======== Raw records

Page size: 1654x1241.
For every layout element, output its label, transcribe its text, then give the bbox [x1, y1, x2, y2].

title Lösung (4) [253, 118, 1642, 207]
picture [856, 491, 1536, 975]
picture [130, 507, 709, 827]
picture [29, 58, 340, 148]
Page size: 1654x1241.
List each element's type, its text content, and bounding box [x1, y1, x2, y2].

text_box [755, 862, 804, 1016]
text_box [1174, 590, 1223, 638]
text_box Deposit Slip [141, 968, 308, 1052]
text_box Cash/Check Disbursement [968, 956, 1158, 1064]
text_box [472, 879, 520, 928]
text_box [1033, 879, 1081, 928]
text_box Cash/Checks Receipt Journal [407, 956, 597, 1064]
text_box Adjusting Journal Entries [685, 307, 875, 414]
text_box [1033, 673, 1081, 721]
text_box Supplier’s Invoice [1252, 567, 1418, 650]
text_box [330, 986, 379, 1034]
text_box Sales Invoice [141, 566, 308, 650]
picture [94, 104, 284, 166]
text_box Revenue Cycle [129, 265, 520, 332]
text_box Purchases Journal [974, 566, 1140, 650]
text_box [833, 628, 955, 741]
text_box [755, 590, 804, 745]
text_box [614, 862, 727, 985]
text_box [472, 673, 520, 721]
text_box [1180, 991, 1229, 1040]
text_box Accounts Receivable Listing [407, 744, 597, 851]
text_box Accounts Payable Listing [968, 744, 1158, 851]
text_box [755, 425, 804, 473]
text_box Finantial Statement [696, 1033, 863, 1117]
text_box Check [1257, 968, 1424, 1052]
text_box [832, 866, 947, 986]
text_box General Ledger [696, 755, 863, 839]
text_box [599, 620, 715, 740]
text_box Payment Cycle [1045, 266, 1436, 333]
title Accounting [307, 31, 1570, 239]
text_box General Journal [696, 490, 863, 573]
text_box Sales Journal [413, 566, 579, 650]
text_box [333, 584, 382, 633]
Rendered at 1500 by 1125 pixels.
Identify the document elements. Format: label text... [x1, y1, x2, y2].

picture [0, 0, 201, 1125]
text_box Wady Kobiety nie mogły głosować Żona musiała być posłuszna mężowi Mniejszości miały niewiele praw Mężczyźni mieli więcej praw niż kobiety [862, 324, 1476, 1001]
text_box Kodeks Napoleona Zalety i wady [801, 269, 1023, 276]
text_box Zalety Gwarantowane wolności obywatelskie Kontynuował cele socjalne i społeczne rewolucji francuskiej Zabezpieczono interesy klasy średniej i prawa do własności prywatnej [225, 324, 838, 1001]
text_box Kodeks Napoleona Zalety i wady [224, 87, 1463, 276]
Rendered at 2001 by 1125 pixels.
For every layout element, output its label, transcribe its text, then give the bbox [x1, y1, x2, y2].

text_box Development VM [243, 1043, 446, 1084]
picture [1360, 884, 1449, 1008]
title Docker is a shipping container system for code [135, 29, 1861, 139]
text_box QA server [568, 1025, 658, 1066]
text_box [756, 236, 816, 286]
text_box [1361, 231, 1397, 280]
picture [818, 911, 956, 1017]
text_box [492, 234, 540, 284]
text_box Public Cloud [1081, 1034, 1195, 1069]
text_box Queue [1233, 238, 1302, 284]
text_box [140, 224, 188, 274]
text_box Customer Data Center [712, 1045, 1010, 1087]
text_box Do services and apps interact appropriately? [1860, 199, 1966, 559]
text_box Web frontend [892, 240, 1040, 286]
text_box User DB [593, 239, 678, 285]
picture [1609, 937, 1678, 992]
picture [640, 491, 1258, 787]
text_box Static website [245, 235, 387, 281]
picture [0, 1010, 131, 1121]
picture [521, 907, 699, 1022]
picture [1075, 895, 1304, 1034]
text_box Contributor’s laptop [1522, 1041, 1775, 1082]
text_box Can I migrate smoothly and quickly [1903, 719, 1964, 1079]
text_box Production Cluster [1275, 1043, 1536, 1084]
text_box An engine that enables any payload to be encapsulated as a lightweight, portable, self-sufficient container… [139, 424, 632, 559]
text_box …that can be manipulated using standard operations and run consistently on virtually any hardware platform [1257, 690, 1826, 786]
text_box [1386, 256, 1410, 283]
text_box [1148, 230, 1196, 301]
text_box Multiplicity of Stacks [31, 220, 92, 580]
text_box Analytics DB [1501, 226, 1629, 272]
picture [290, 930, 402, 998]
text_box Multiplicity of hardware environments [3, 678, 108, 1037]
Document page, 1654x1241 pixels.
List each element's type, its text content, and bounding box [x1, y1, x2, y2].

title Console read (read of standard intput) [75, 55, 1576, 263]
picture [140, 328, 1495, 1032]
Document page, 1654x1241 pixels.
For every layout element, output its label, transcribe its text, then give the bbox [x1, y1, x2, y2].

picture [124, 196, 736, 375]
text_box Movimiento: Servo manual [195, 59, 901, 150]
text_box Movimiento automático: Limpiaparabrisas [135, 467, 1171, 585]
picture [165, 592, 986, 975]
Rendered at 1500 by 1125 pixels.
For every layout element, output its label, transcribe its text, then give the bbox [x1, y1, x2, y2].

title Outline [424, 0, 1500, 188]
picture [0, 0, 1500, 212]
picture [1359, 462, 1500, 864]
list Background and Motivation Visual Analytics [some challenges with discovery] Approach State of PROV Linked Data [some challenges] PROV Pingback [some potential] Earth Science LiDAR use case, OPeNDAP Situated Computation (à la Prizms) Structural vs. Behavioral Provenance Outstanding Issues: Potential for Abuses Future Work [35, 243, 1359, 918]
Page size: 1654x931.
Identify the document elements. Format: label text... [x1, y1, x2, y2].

================

Rewrite the records with every "layout element" changed to "page element" and nothing else altered.

Written response:
Page size: 1654x1241.
For every page element, output its label, transcribe its text, then give the bbox [x1, y1, x2, y2].

title Lösung (4) [253, 118, 1642, 207]
picture [856, 491, 1536, 975]
picture [130, 507, 709, 827]
picture [29, 58, 340, 148]
Page size: 1654x1241.
List each element's type, its text content, and bounding box [x1, y1, x2, y2].

text_box [755, 862, 804, 1016]
text_box [1174, 590, 1223, 638]
text_box Deposit Slip [141, 968, 308, 1052]
text_box Cash/Check Disbursement [968, 956, 1158, 1064]
text_box [472, 879, 520, 928]
text_box [1033, 879, 1081, 928]
text_box Cash/Checks Receipt Journal [407, 956, 597, 1064]
text_box Adjusting Journal Entries [685, 307, 875, 414]
text_box [1033, 673, 1081, 721]
text_box Supplier’s Invoice [1252, 567, 1418, 650]
text_box [330, 986, 379, 1034]
text_box Sales Invoice [141, 566, 308, 650]
picture [94, 104, 284, 166]
text_box Revenue Cycle [129, 265, 520, 332]
text_box Purchases Journal [974, 566, 1140, 650]
text_box [833, 628, 955, 741]
text_box [755, 590, 804, 745]
text_box [614, 862, 727, 985]
text_box [472, 673, 520, 721]
text_box [1180, 991, 1229, 1040]
text_box Accounts Receivable Listing [407, 744, 597, 851]
text_box Accounts Payable Listing [968, 744, 1158, 851]
text_box [755, 425, 804, 473]
text_box Finantial Statement [696, 1033, 863, 1117]
text_box Check [1257, 968, 1424, 1052]
text_box [832, 866, 947, 986]
text_box General Ledger [696, 755, 863, 839]
text_box [599, 620, 715, 740]
text_box Payment Cycle [1045, 266, 1436, 333]
title Accounting [307, 31, 1570, 239]
text_box General Journal [696, 490, 863, 573]
text_box Sales Journal [413, 566, 579, 650]
text_box [333, 584, 382, 633]
Rendered at 1500 by 1125 pixels.
Identify the document elements. Format: label text... [x1, y1, x2, y2].

picture [0, 0, 201, 1125]
text_box Wady Kobiety nie mogły głosować Żona musiała być posłuszna mężowi Mniejszości miały niewiele praw Mężczyźni mieli więcej praw niż kobiety [862, 324, 1476, 1001]
text_box Kodeks Napoleona Zalety i wady [801, 269, 1023, 276]
text_box Zalety Gwarantowane wolności obywatelskie Kontynuował cele socjalne i społeczne rewolucji francuskiej Zabezpieczono interesy klasy średniej i prawa do własności prywatnej [225, 324, 838, 1001]
text_box Kodeks Napoleona Zalety i wady [224, 87, 1463, 276]
Rendered at 2001 by 1125 pixels.
For every page element, output its label, transcribe its text, then give the bbox [x1, y1, x2, y2].

text_box Development VM [243, 1043, 446, 1084]
picture [1360, 884, 1449, 1008]
title Docker is a shipping container system for code [135, 29, 1861, 139]
text_box QA server [568, 1025, 658, 1066]
text_box [756, 236, 816, 286]
text_box [1361, 231, 1397, 280]
picture [818, 911, 956, 1017]
text_box [492, 234, 540, 284]
text_box Public Cloud [1081, 1034, 1195, 1069]
text_box Queue [1233, 238, 1302, 284]
text_box [140, 224, 188, 274]
text_box Customer Data Center [712, 1045, 1010, 1087]
text_box Do services and apps interact appropriately? [1860, 199, 1966, 559]
text_box Web frontend [892, 240, 1040, 286]
text_box User DB [593, 239, 678, 285]
picture [1609, 937, 1678, 992]
picture [640, 491, 1258, 787]
text_box Static website [245, 235, 387, 281]
picture [0, 1010, 131, 1121]
picture [521, 907, 699, 1022]
picture [1075, 895, 1304, 1034]
text_box Contributor’s laptop [1522, 1041, 1775, 1082]
text_box Can I migrate smoothly and quickly [1903, 719, 1964, 1079]
text_box Production Cluster [1275, 1043, 1536, 1084]
text_box An engine that enables any payload to be encapsulated as a lightweight, portable, self-sufficient container… [139, 424, 632, 559]
text_box …that can be manipulated using standard operations and run consistently on virtually any hardware platform [1257, 690, 1826, 786]
text_box [1386, 256, 1410, 283]
text_box [1148, 230, 1196, 301]
text_box Multiplicity of Stacks [31, 220, 92, 580]
text_box Analytics DB [1501, 226, 1629, 272]
picture [290, 930, 402, 998]
text_box Multiplicity of hardware environments [3, 678, 108, 1037]
Document page, 1654x1241 pixels.
List each element's type, its text content, and bounding box [x1, y1, x2, y2].

title Console read (read of standard intput) [75, 55, 1576, 263]
picture [140, 328, 1495, 1032]
Document page, 1654x1241 pixels.
For every page element, output its label, transcribe its text, then give the bbox [x1, y1, x2, y2].

picture [124, 196, 736, 375]
text_box Movimiento: Servo manual [195, 59, 901, 150]
text_box Movimiento automático: Limpiaparabrisas [135, 467, 1171, 585]
picture [165, 592, 986, 975]
Rendered at 1500 by 1125 pixels.
For every page element, output its label, transcribe its text, then give the bbox [x1, y1, x2, y2].

title Outline [424, 0, 1500, 188]
picture [0, 0, 1500, 212]
picture [1359, 462, 1500, 864]
list Background and Motivation Visual Analytics [some challenges with discovery] Approach State of PROV Linked Data [some challenges] PROV Pingback [some potential] Earth Science LiDAR use case, OPeNDAP Situated Computation (à la Prizms) Structural vs. Behavioral Provenance Outstanding Issues: Potential for Abuses Future Work [35, 243, 1359, 918]
Page size: 1654x931.
Identify the document elements. Format: label text... [x1, y1, x2, y2].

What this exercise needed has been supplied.